After you’ve taken the pains to fill in a decent logbook (see last post), you can use it to give your raw scattering data much more value. Here’s an example of this for one of our temporary instruments.
The instrument used for this example is an instrument we could rent, until our new, all-singing, all-dancing instrument arrives (remember this story?). This rental is one of their vertical pinhole-collimated machines, equipped with a fixed SAXS and a WAXS detector, producing EDF files from the raw detector images. When I do multiple measurements on one sample (repeats, position-, or time-dependent measurement sets), these multiple images, initially stored as many EDF files, are collated into a single file in the universal NeXus format. One experiment, one file. By the way, this NeXus is still a “raw” file, this data has not undergone any of our corrections yet.
EDF (ESRF Data Format) files are, as the name suggests, the files of choice for the ESRF. They are mixed ASCII/Binary files, containing a header of arbitrary size, and one or more data blocks (images). If my understanding is correct, the header contains more or fewer keyword-value pairs and separated or bunched images depending on the mood of the beamline programmer. The keyword-value pairs might also not be consistent between beamlines for the same information bit, and are not (hierarchically) organized, making it hard to discover groupings and correlated parameters. It is also hard to find out in this way which parameters were ideally constant, and which were actively changed or driven during the experiment. Anyway, time for a change.
To demonstrate the power of NeXus, I’ve recorded a set of 38 frames on the two Pilatus modules with different exposure times, ranging (stepwise) from 0.1 to 3600 seconds. We can use the wonderful fabIO package from Jerome Kieffer (ESRF) and colleagues, to read in the EDF files without having to research too deeply into e.g. endianness and data types. It also helpfully extracts the header into a Python dictionary, so we can easily read the information we already have. The information we don’t have comes from the logbook from the last post. As mentioned, we have two detectors, and a whole host of instrument parameters we can also pack into the one file together with the logbook information using a simple Python script. What that resulting file contains is shown in Figure 1 (screenshot from DAWN).
I have expanded some of the groups so that you can appreciate the details in the structure a little better. Without knowing about SAXS in particular, the structure itself already tells you about the experiment: a sample and an instrument, itself consisting of a source, monochromator and two detectors (the collimation is not in here yet). For each of the detectors, I have information on the specifics such as its exact position and orientation, sizes, beam positions, calibration methods, as well as the data it collected. If I would happen to lose my logbook, or move this file to the Himalayas, I still have all information I need to interpret this file, and a structure to understand what was done. NeXus provides a universal structure and set of keywords that are so flexible that I can describe an entire experiment in one of these files, and one that anyone else can understand too.

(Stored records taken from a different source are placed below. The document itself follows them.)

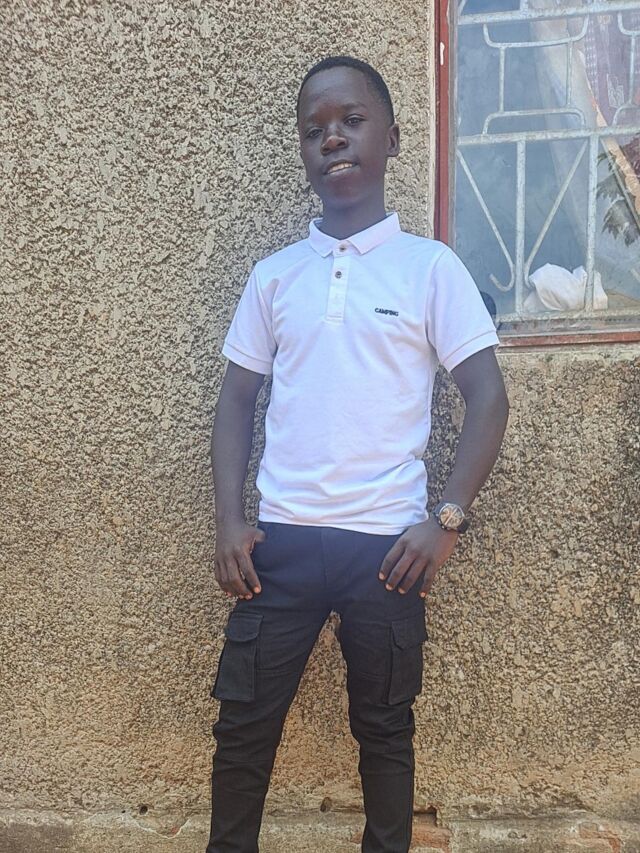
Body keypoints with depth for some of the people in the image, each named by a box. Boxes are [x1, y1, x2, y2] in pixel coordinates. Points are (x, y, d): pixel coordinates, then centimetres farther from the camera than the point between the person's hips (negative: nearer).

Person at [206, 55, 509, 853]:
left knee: (384, 728, 14)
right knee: (242, 722, 11)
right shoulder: (272, 274, 7)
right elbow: (237, 398, 10)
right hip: (280, 539, 2)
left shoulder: (431, 267, -1)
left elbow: (487, 396, -2)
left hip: (387, 544, -2)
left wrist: (446, 520, -9)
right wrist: (229, 521, 0)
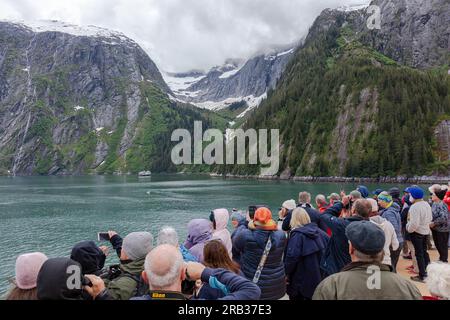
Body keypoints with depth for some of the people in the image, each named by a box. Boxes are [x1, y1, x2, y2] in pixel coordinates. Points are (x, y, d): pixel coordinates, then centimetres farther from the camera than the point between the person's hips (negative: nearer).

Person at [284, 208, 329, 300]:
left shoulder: (297, 235, -18)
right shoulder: (319, 232, 1)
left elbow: (291, 257, -25)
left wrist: (286, 273, -12)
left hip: (301, 280, -6)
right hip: (319, 278, 6)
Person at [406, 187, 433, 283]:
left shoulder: (414, 207, -26)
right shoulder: (427, 204, 3)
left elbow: (414, 223, -29)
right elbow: (430, 218, 13)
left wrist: (409, 229, -12)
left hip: (417, 232, -8)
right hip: (426, 231, 9)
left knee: (419, 254, 2)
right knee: (424, 251, 21)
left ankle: (422, 276, 11)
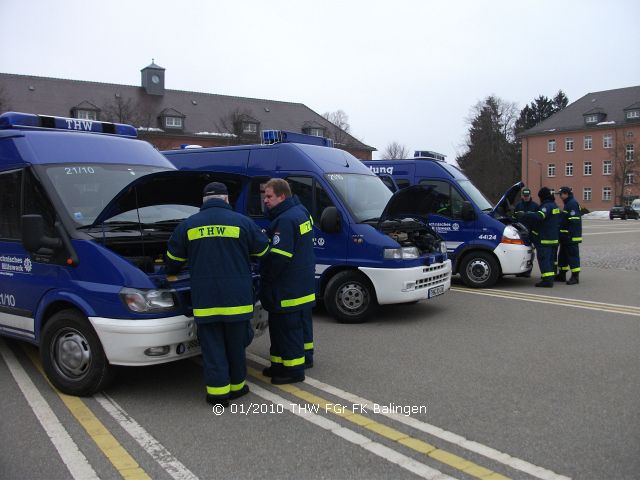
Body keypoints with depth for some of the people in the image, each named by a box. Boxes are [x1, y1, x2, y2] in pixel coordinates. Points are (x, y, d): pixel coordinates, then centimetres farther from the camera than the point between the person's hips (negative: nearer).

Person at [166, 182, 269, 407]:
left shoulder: (188, 225, 4)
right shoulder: (242, 222, -1)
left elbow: (173, 258, 14)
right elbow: (263, 249, 10)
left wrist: (171, 274, 36)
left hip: (205, 299, 1)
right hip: (237, 297, 0)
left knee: (212, 345, 7)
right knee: (236, 343, 14)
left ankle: (218, 391, 6)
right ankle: (236, 385, 24)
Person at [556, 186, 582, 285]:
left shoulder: (573, 203, -15)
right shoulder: (568, 204, 19)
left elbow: (573, 221, -23)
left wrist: (570, 234, -26)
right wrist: (563, 235, 24)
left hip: (571, 237, -11)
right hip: (566, 236, 11)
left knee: (573, 255, -8)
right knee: (563, 255, 15)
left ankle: (575, 276, -5)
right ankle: (562, 275, 23)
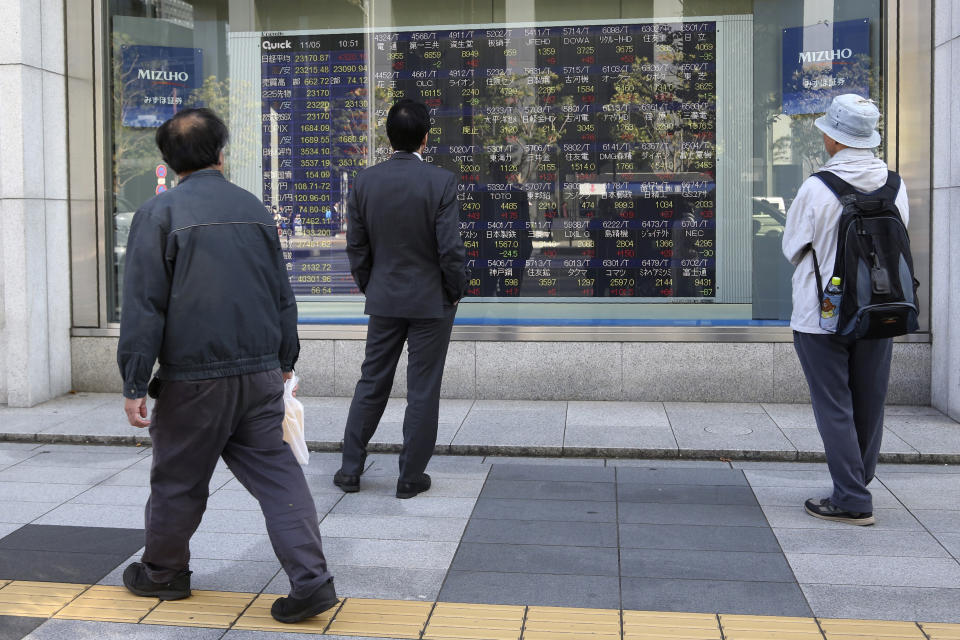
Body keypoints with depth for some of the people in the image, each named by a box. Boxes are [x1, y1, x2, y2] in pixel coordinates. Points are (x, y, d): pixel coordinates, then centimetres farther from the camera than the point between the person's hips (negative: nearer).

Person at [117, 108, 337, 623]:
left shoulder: (158, 214, -6)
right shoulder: (254, 209, 9)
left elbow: (143, 307, -9)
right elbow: (282, 295, 15)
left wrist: (134, 384, -5)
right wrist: (284, 359, 24)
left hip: (194, 378, -4)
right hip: (260, 373, 4)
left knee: (178, 480, 13)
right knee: (276, 473, 6)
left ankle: (163, 572, 32)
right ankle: (311, 579, 0)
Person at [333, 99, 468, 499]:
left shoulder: (365, 181, -2)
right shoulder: (441, 181, -14)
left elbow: (356, 246, 2)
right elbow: (451, 248, -15)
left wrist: (369, 289, 15)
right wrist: (455, 293, 0)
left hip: (383, 300, 4)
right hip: (431, 300, -3)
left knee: (372, 383, 15)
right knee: (422, 391, 6)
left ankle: (350, 470, 21)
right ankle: (411, 477, 14)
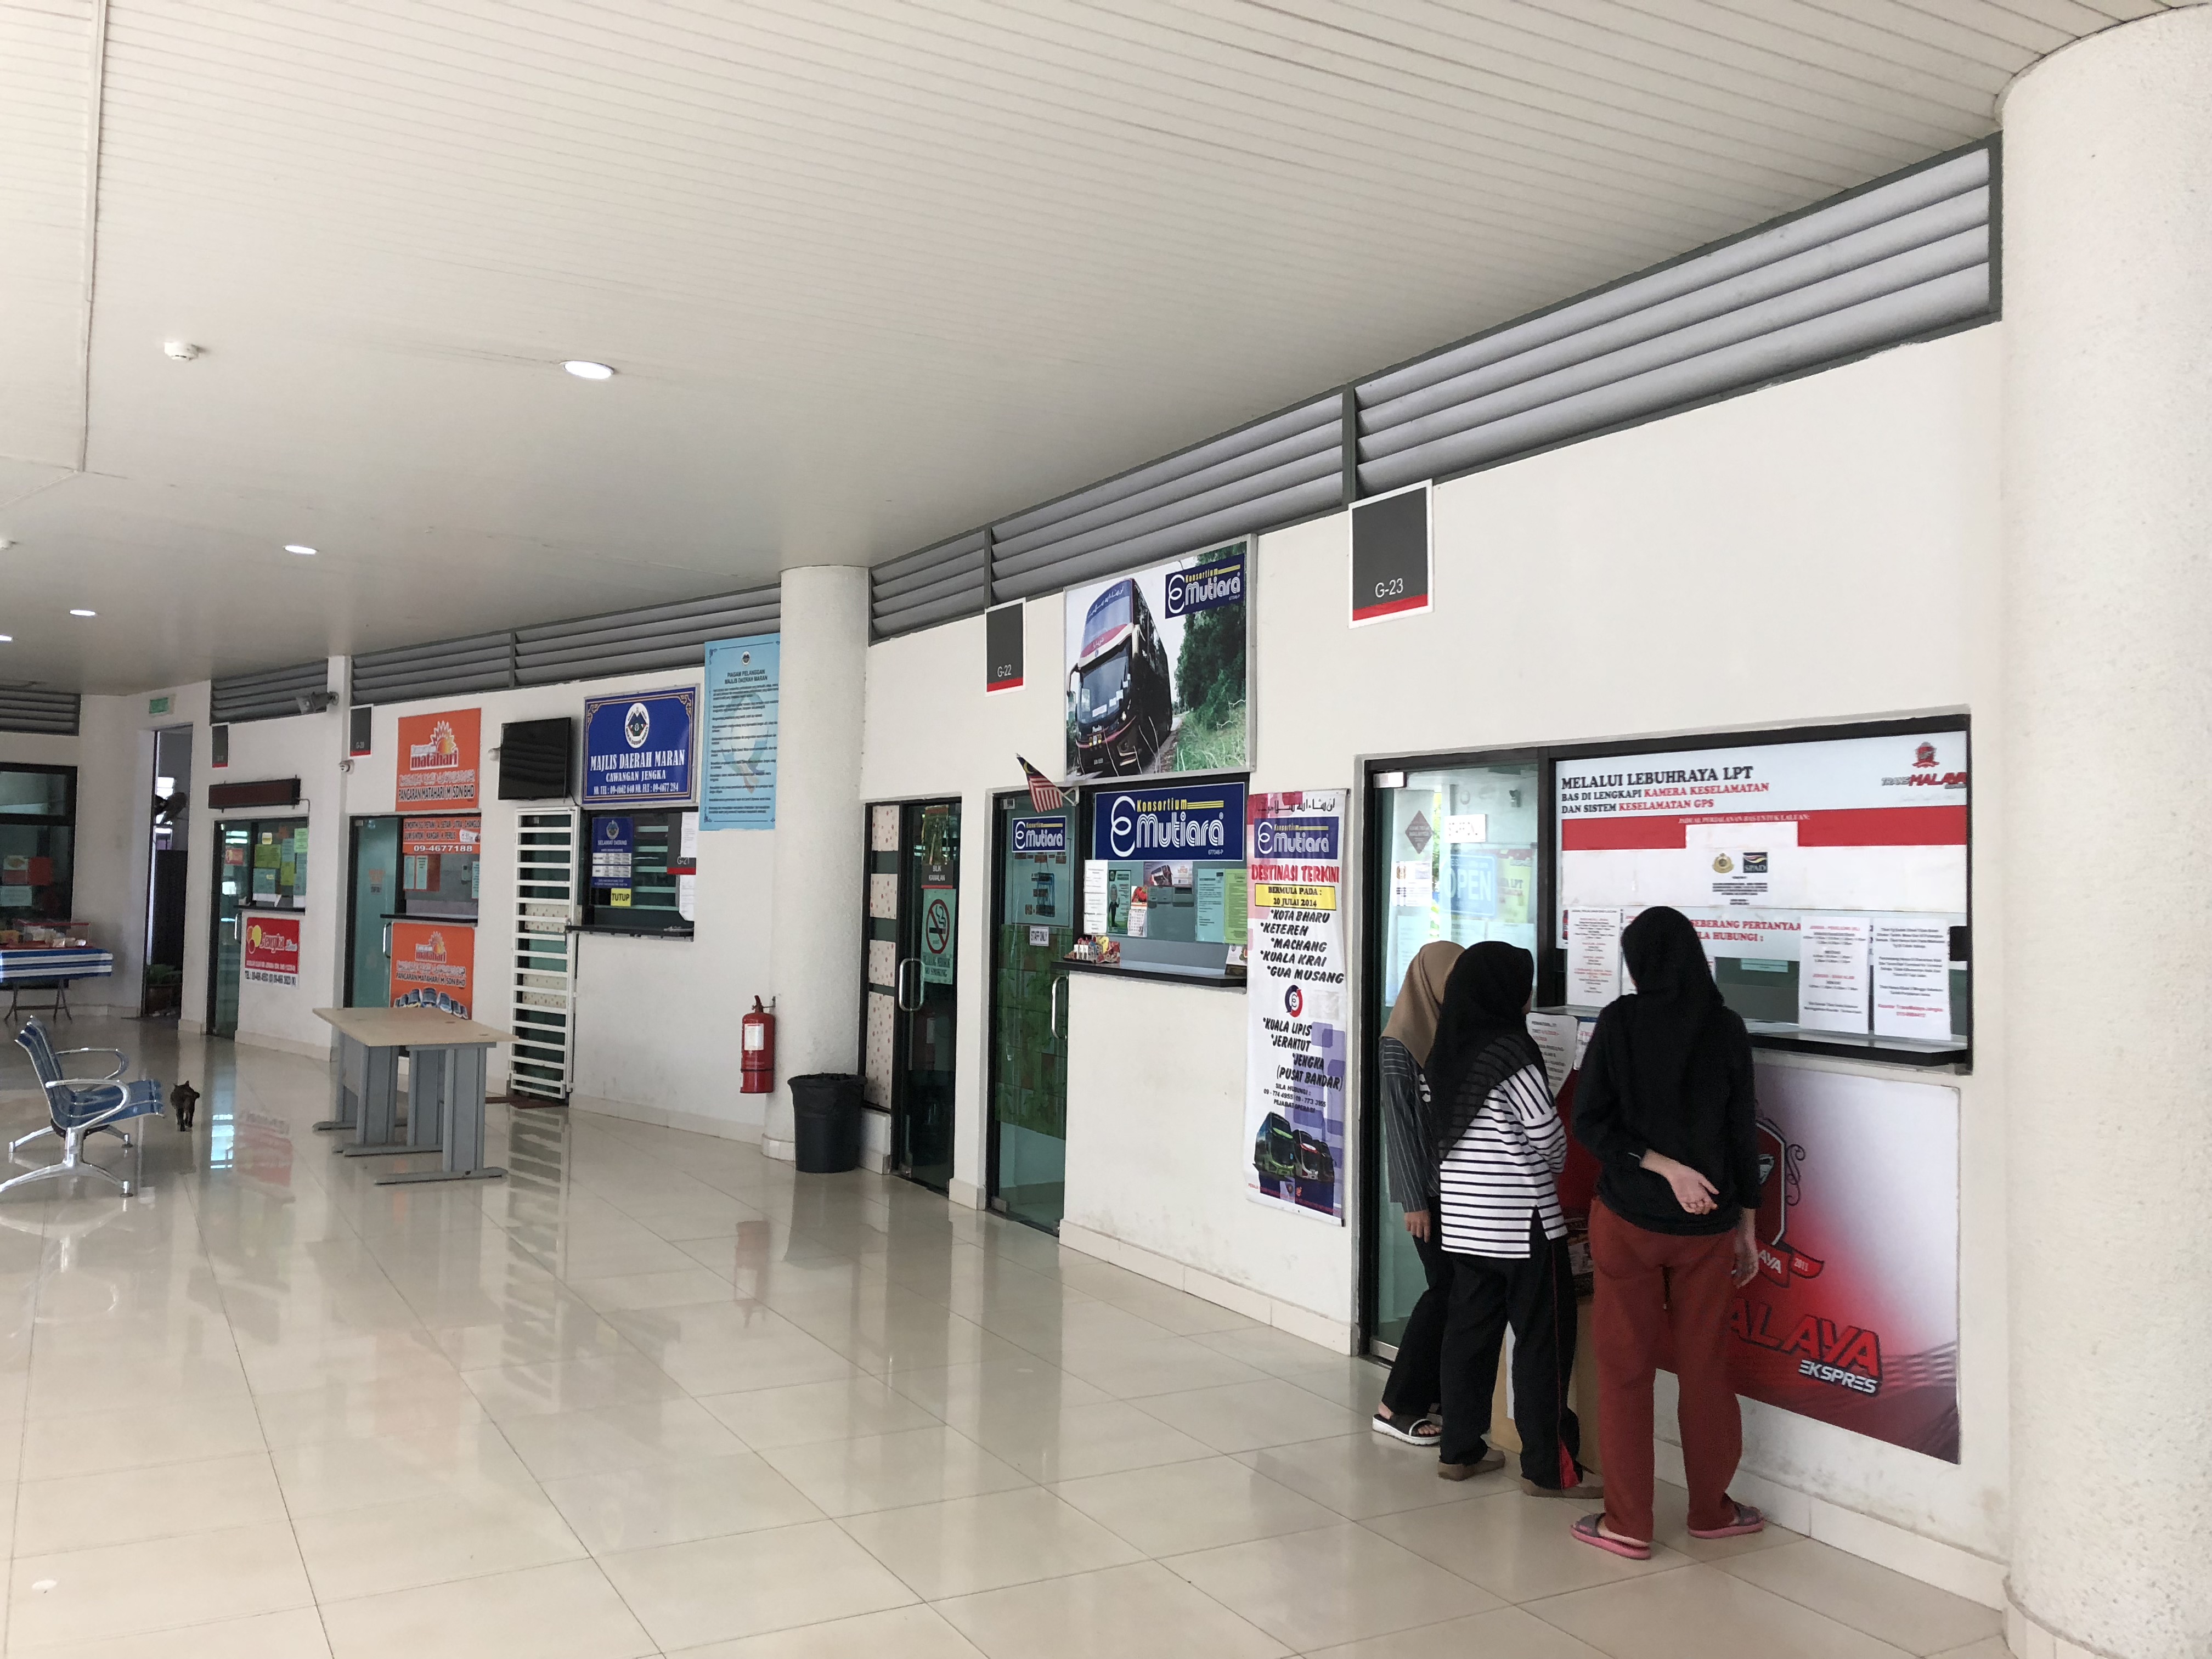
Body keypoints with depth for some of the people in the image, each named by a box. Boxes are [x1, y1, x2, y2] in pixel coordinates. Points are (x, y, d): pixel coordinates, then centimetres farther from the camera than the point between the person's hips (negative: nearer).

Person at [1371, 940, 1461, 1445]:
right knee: (1447, 1289, -4)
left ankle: (1429, 1395, 19)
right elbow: (1399, 1126, -11)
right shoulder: (1400, 1045, -10)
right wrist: (1413, 1200, -12)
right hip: (1430, 1189, -6)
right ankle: (1397, 1406, 7)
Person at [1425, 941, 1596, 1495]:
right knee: (1543, 1336, 2)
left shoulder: (1446, 1051, 6)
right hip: (1519, 1217, -7)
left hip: (1461, 1212, 7)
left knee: (1470, 1325, 14)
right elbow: (1548, 1133, -11)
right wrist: (1553, 1170, 9)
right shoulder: (1510, 1050, -16)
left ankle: (1459, 1449, 20)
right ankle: (1548, 1468, 7)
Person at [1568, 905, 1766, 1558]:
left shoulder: (1620, 1022, -8)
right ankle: (1711, 1509, 28)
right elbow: (1743, 1132, 1)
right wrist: (1747, 1228, 9)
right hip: (1709, 1223, 2)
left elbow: (1589, 1121, -12)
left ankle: (1628, 1523, 13)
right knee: (1705, 1365, 14)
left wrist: (1663, 1167, -10)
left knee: (1624, 1365, 7)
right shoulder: (1725, 1028, -3)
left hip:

Of note is the size of the data blocks: 1 by 38 frames of 487-by-195 images each. Imagine, for example, that you want to map your sample by measuring in different spots in x and y, collecting such image stacks for each spot. In that case, the format allows you to store this in a five-dimensional image array: x-by-y-by-time-by-image. The count_time and position arrays would then match the x-by-y-by-time format, and programs as DAWN can understand this and plot this in a nice graphic.
In summary, we can produce these very nice, detailed datafiles in practice, simultaneously exploiting the electronic logbook. These experiment files contain the data necessary to do the corrections, and are very suitable for archiving as they describe the entire experiment set-up, configuration, and variables through their structure. Now that we have gained some experience with this, we will be able to set this up quickly for the new instrument when it arrives (which should be running in time for Christmas/Saturnalia!).